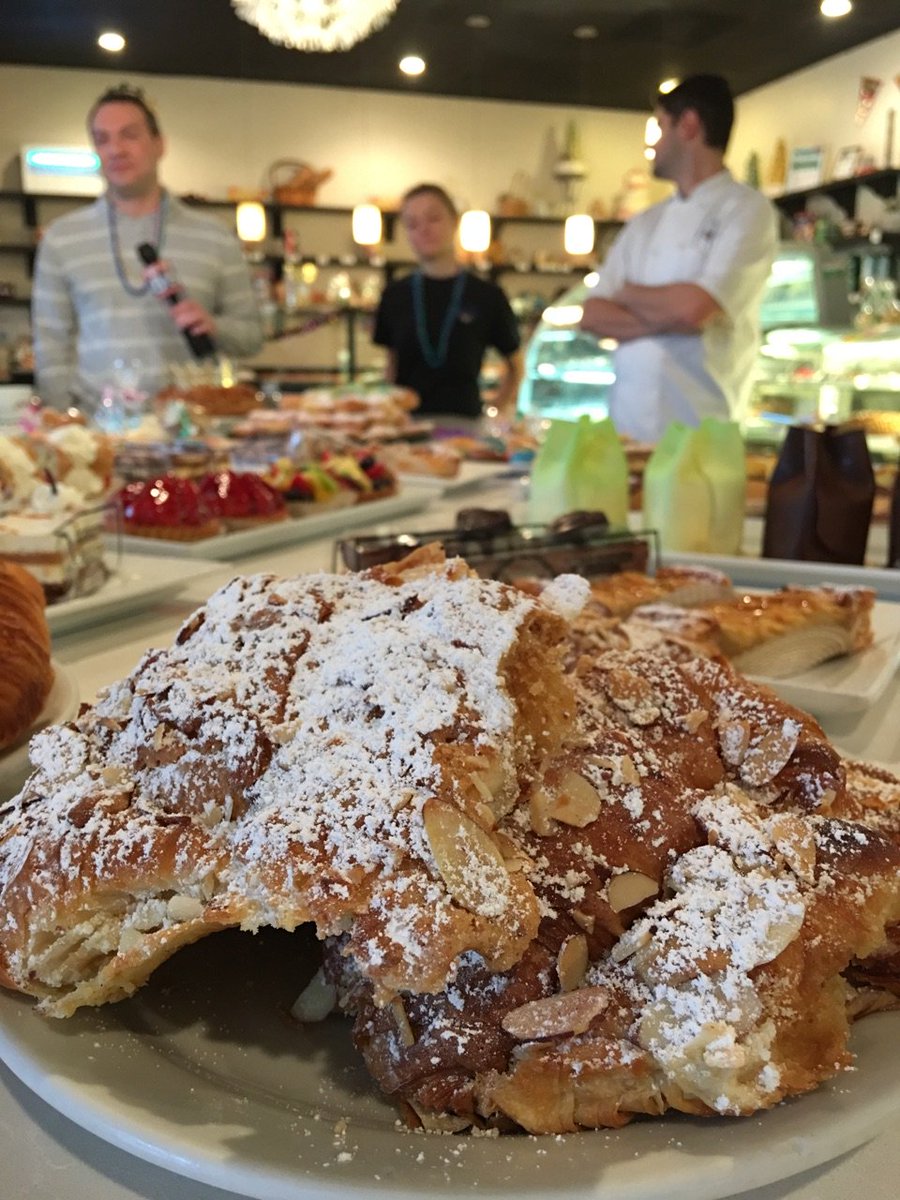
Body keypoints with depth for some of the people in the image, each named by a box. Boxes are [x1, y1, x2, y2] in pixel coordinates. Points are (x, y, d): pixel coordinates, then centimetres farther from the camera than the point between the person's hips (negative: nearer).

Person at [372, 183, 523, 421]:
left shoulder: (487, 296, 0)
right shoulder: (396, 295, 7)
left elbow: (515, 365, 10)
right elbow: (392, 365, 15)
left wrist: (499, 415, 0)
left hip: (462, 420, -1)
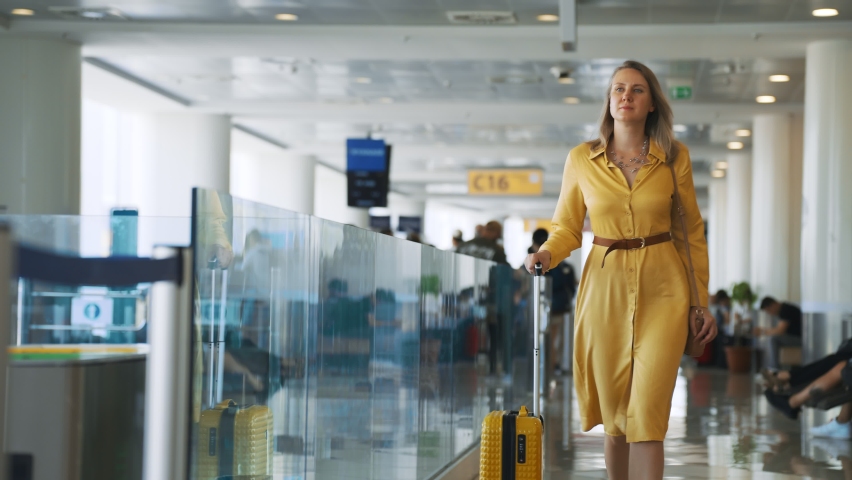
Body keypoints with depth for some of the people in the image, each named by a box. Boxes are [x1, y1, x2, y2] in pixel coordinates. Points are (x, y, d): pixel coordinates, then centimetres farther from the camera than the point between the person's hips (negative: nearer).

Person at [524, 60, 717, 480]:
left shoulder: (674, 158, 1)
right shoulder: (582, 160, 1)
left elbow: (691, 232, 7)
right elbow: (566, 229, 9)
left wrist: (702, 300, 6)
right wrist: (545, 255, -13)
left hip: (662, 291, -1)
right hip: (605, 288, 1)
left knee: (647, 415, -11)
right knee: (613, 416, 6)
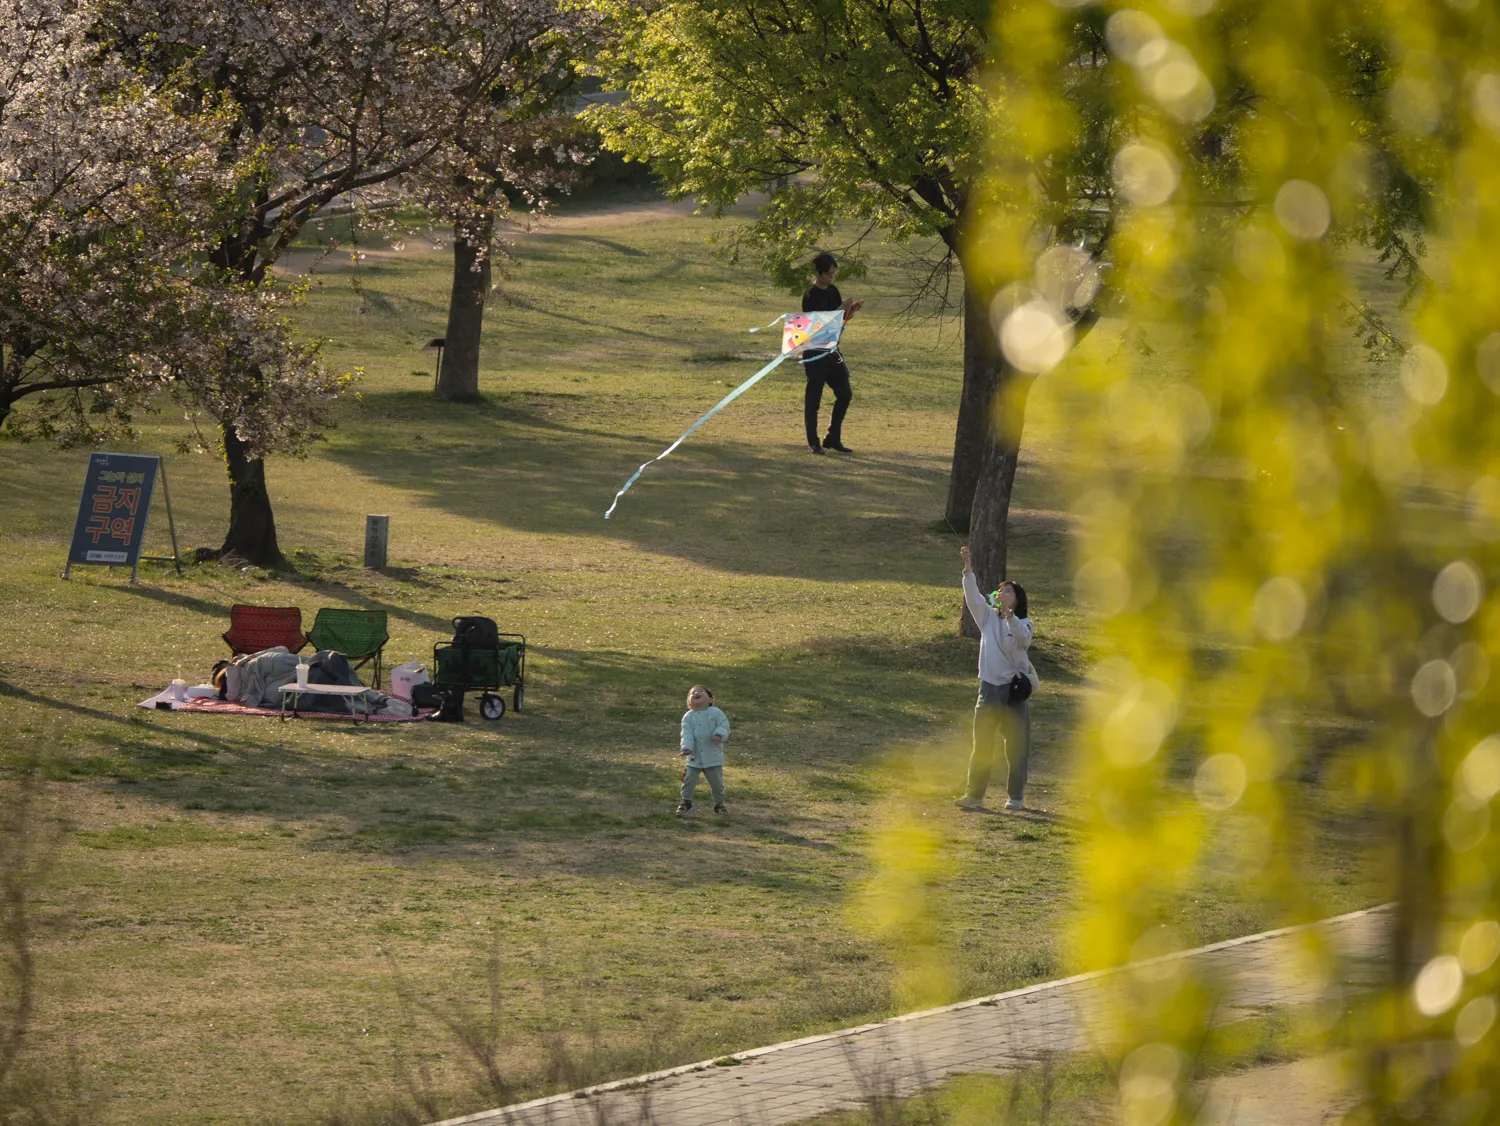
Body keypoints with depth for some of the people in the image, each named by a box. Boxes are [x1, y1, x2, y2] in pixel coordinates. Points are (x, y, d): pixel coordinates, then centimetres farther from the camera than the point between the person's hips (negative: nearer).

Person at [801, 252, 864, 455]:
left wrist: (852, 310, -5)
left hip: (831, 351, 8)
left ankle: (833, 439, 17)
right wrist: (840, 310, -25)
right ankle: (813, 442, 5)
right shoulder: (810, 296, -14)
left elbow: (841, 320, 15)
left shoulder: (833, 291, 9)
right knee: (813, 399, -2)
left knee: (844, 394, 7)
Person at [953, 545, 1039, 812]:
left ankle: (1015, 797, 14)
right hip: (990, 687, 2)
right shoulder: (988, 617, 7)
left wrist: (1009, 615, -35)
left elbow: (1024, 640, -22)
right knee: (982, 745, -2)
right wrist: (967, 567, -16)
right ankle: (974, 795, -3)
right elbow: (972, 595, -4)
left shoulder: (1023, 623, -1)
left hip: (1015, 689, -2)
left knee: (1016, 747, 4)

→ Exercise requirements:
Rewrite all the items above, changing every "centimetres" to "cm" and keeping everything else the same. Leave the pictures out of your answer.

→ Solution to this task:
Body keypoints with depth for some of the people in the image, each named by a box. Boxes are [x1, y1, x2, y2] in pixel coordinates. Points are (x, y, d): pixel coordinates, then cm farther from the camera than the point between the person's hips (negative: nearer).

Person at [372, 183, 523, 421]:
left shoulder: (487, 296, 0)
right shoulder: (396, 295, 7)
left elbow: (515, 365, 10)
right elbow: (392, 365, 15)
left wrist: (499, 415, 0)
left hip: (462, 420, -1)
Body keypoints with depth for some of the people in the image, each named by a box. Boxes are [x1, y1, x2, y2] in pixel coordinates. Points are (x, y, d): pixel coordinates, then cm farther from the camera than the point between the person's hips (negative: nearer).

Person at [524, 60, 717, 480]:
left shoulder: (674, 158, 1)
right shoulder: (582, 160, 1)
left elbow: (691, 232, 7)
right elbow: (566, 229, 9)
left wrist: (702, 300, 6)
right wrist: (545, 255, -13)
left hip: (662, 291, -1)
right hip: (605, 288, 1)
left knee: (647, 415, -11)
right knee: (613, 416, 6)
Body keypoints with depth for some of the people in the image, each named by a box. Boxes are [x1, y1, x2, y2] in pixel coordinates. Points are (x, y, d): pixel coordinates, then cm farther from the camera than the point between the person's hips (negative: nearer).

Person at [801, 252, 864, 455]:
left wrist: (852, 310, -5)
left hip: (831, 351, 8)
left ankle: (833, 439, 17)
right wrist: (840, 310, -25)
right ankle: (813, 442, 5)
right shoulder: (810, 296, -14)
left elbow: (841, 320, 15)
left shoulder: (833, 291, 9)
right knee: (813, 399, -2)
left knee: (844, 394, 7)
Person at [953, 545, 1039, 812]:
left ankle: (1015, 797, 14)
right hip: (990, 687, 2)
right shoulder: (988, 617, 7)
left wrist: (1009, 615, -35)
left elbow: (1024, 640, -22)
right knee: (982, 745, -2)
right wrist: (967, 567, -16)
right ankle: (974, 795, -3)
right elbow: (972, 595, -4)
left shoulder: (1023, 623, -1)
left hip: (1015, 689, -2)
left knee: (1016, 747, 4)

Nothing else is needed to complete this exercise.